MALAYSIAN POSTSCRIPT
Raising the Coconut Shell
1
 
OLD CLOTHES

I
N
K
UALA
L
UMPUR
in 1979 I shifted for some days from hotel to hotel before settling in at the Holiday Inn. It was quietest place I could find, and I liked the setting. To the left was the racecourse, with a view in the distance of the Kuala Lumpur hills. Around the racecourse and in front of the hotel was the rich greenery of the wet tropics: banana fronds, flowering frangipani, the great, branching saman or rain tree of Central America: the mingled vegetation of Asia, the Pacific, and the New World that spoke both of the great European explorations and the plantation colonies. It was the very vegetation I had known on the other side of the world in Trinidad.

And then what was familiar became strange. Just around the corner from the Holiday Inn was a little yellow box set in a wall or hedge. I was told it was a Chinese shrine. It had offerings; it might have been used by the Chinese taxi drivers who did hotel work.

And the racecourse wasn’t really a racecourse. Sometimes I saw horses being trained there in the early mornings, before the sun came up; but I never saw a race. On Saturday and Sunday afternoons Chinese people (for the most part) came in their cars and filled the grandstand. The racecourse itself, green and sun-struck, with still, black shadows, remained empty. Every half hour there was an amplified race commentary and the grand-stand
crowd worked itself up to a frenzy, as if at a real race. The races were real, but they were going on somewhere else. The people in the grandstand were looking at television screens; and they had come to the racecourse to do so, in a strange mimicry of a day at the races, because it was the only place in Kuala Lumpur where gambling was permitted.

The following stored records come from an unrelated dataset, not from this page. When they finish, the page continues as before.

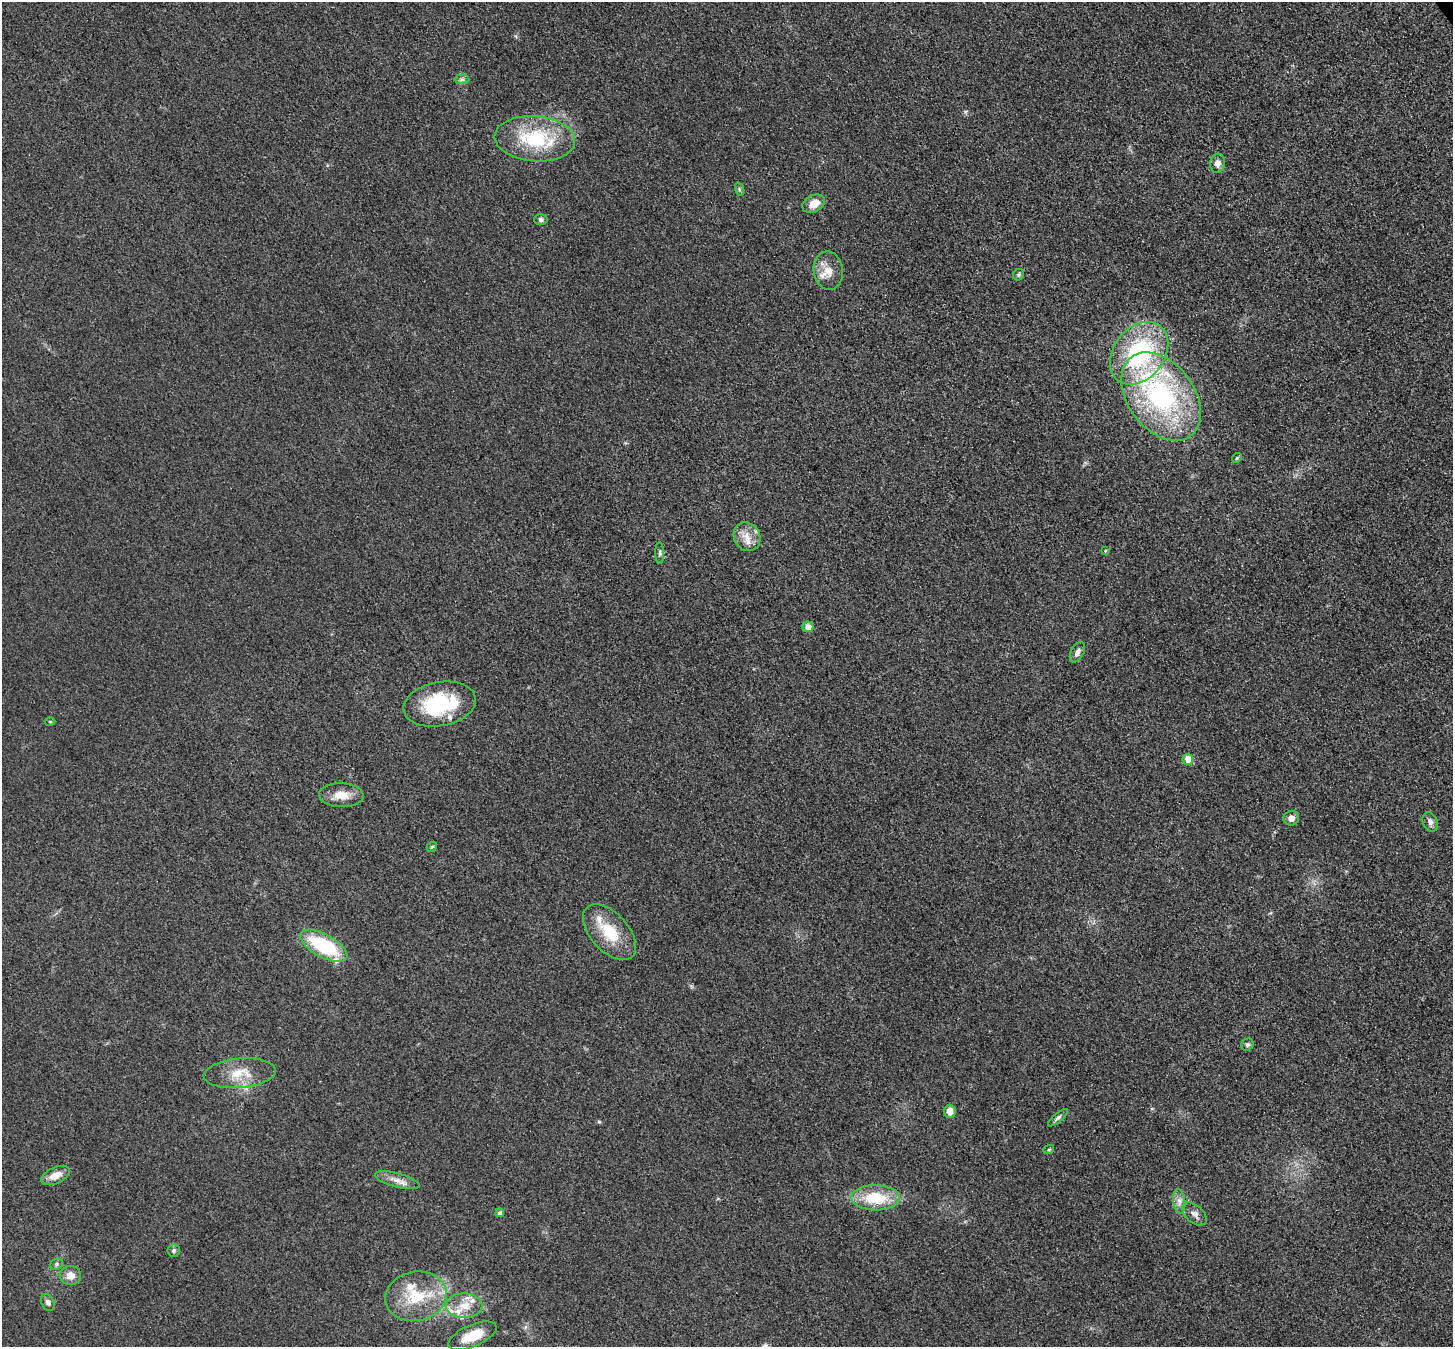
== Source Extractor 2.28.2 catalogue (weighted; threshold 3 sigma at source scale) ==
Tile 10 of 4 x 4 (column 2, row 3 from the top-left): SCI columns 1531-2981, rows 1554-2898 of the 5962 x 5933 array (HDU 1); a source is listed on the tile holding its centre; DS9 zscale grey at full resolution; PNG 1455 x 1349 px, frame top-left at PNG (2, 2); each listed source drawn as its Kron ellipse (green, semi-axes under 4 px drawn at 4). Shown black and unused: <1% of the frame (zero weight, under 3 of 4 exposures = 7% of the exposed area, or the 3 px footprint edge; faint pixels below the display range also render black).
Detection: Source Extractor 2.28.2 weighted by HDU 2 'WHT'; one run over the whole footprint, this tile lists its part. Background 0.0546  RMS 0.0095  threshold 0.0427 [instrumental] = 3 sigma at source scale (4.5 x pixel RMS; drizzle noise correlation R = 1.50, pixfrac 1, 0.05/0.05 arcsec/px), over >= 5 px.
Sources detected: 50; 7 inside a brighter listed object's ellipse — not listed separately; the other 43 listed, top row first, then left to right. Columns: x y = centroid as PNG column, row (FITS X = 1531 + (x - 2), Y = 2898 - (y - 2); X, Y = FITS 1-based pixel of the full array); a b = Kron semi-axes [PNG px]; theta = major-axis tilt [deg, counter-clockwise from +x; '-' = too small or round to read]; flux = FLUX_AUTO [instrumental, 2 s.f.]
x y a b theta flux
462 80 7 4 0 2.1
535 139 40 22 -4 66
1217 163 9 7 81 6.3
739 189 7 4 -72 1.6
814 204 12 8 28 11
541 220 6 5 - 2.3
828 271 19 14 -81 14
1018 275 6 5 - 1.6
1139 353 34 25 52 120
1161 396 49 33 -53 180
1237 458 5 4 - 1.2
747 537 15 13 -62 12
1105 551 4 3 - 0.83
660 553 11 4 -89 2.2
808 627 5 5 - 7.3
1077 652 11 6 62 4.8
440 704 37 22 11 71
50 722 5 3 - 0.85
1188 759 5 5 - 13
341 795 22 12 -2 14
1291 818 8 7 - 5.1
1430 822 10 7 -66 4.5
432 847 6 4 41 1.3
610 932 33 19 -48 36
324 946 26 11 -29 71
1247 1045 6 5 - 2
240 1073 36 14 5 23
950 1111 6 6 - 8.2
1058 1118 12 4 40 2.8
1049 1149 5 3 - 1.1
55 1175 15 8 24 11
397 1180 23 7 -15 8.2
875 1198 24 12 -1 38
1179 1201 12 6 -83 5.1
500 1213 4 4 - 2.8
1194 1214 14 8 -42 5.3
174 1251 6 6 - 2.3
56 1264 7 5 22 1.7
70 1276 11 9 2 8.6
416 1296 31 24 11 44
48 1302 9 6 -63 3.1
464 1306 18 12 0 17
472 1336 26 11 23 22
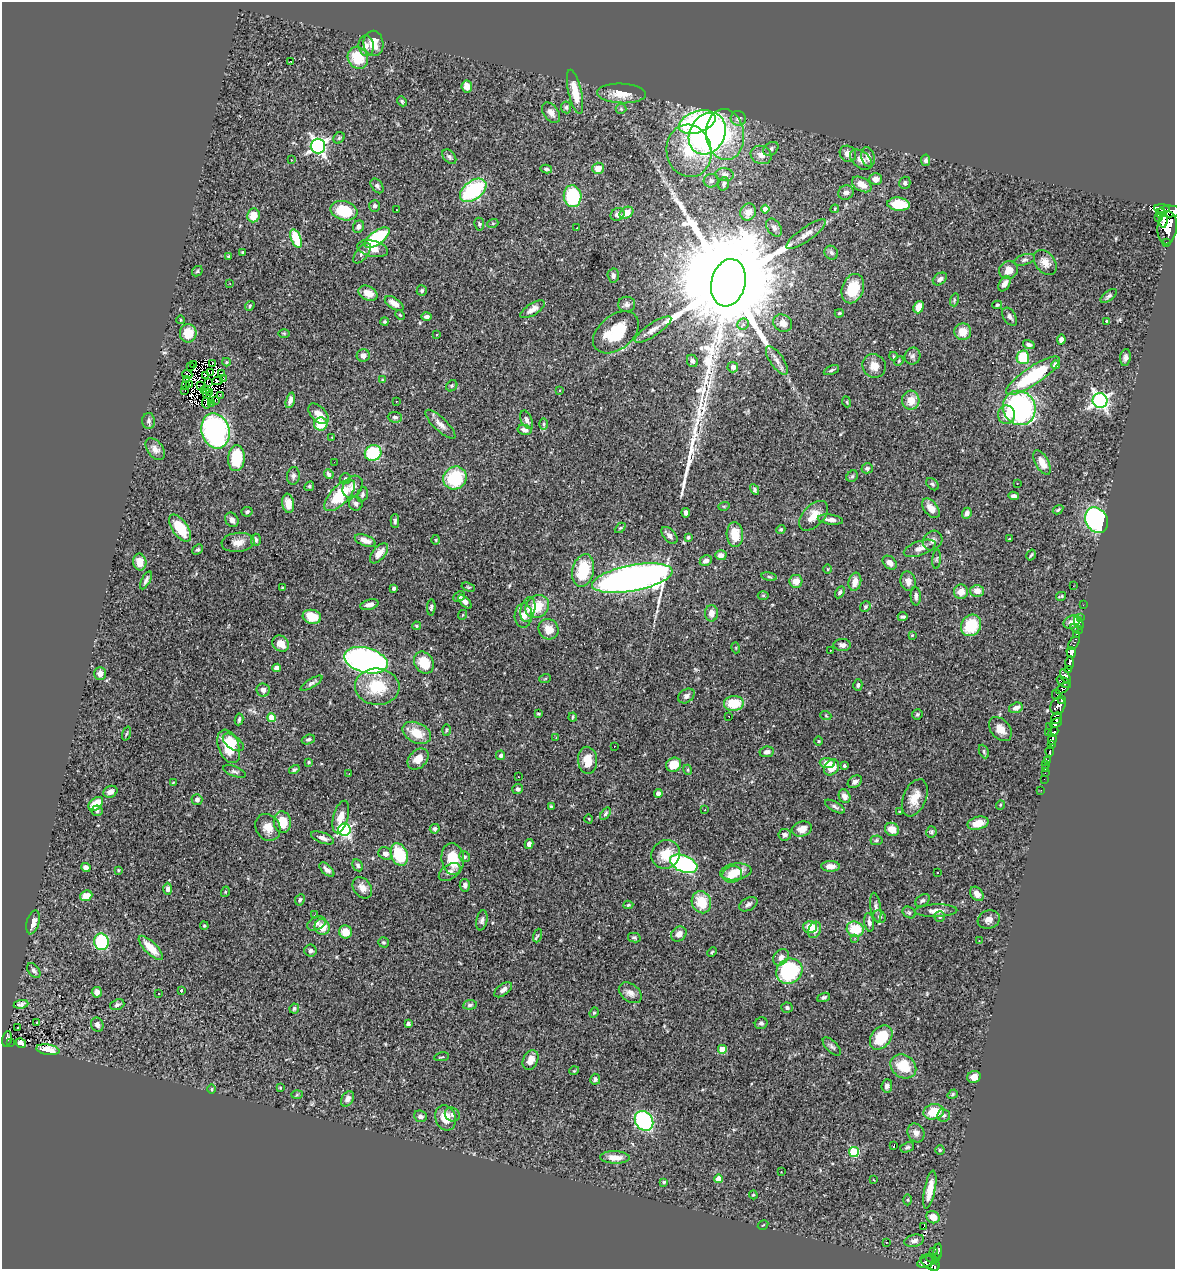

Malaysia was racially divided: Malays, Chinese. The government was aggressively Malay and Muslim. Gambling was un-Islamic, and this weekend racecourse excitement was only a humane concession to the Chinese. They were the great gamblers.

I had got to know Shafi. He was a Malay of thirty-two, originally from a village in the still pastoral and poor northeast. Though it could be said that Shafi had done well, had risen in a way his father and grandfather could not have imagined, he was full of rage as a Malay. Shafi, and Malays like him, felt they had almost lost their country. They thought the Malays had slept for too long in their villages. Things grew too easily in the warm, fertile land; the old life of river and forest was too rich and full. You could throw a seed, Shafi said one day, and it would grow; you could put a bare hook in the water and catch a fish. Used to that idea of the land, the village people hadn’t seen or understood to what extent in the last hundred years they had been supplanted by Chinese and others. They had awakened now, late in the century, to find that Malays had become only half the population, and that a new way of life had developed all around them. They were not prepared for that new way.

To be a Malay like Shafi, half in and half out of the old ways, was to feel every kind of fear and frustration. It was too much for a man to bear on his own, and in 1979 Islam was being made to carry that general rage. Malays of Shafi’s generation had become passionate believers; and their belief was given edge by Islamic missionaries, who were especially busy in 1979, with the revolution in Iran and the Islamizing terror of General Zia in Pakistan. The missionaries were spreading stories of Islamic success in those countries, and promising similar success to people elsewhere, if only they believed. The Islamic missionary world existed in its own bubble. The extension of the faith was its principal aim; and—as for the fourteenth-century traveler Ibn Battuta—once the faith ruled, the conditions of the faithful didn’t matter.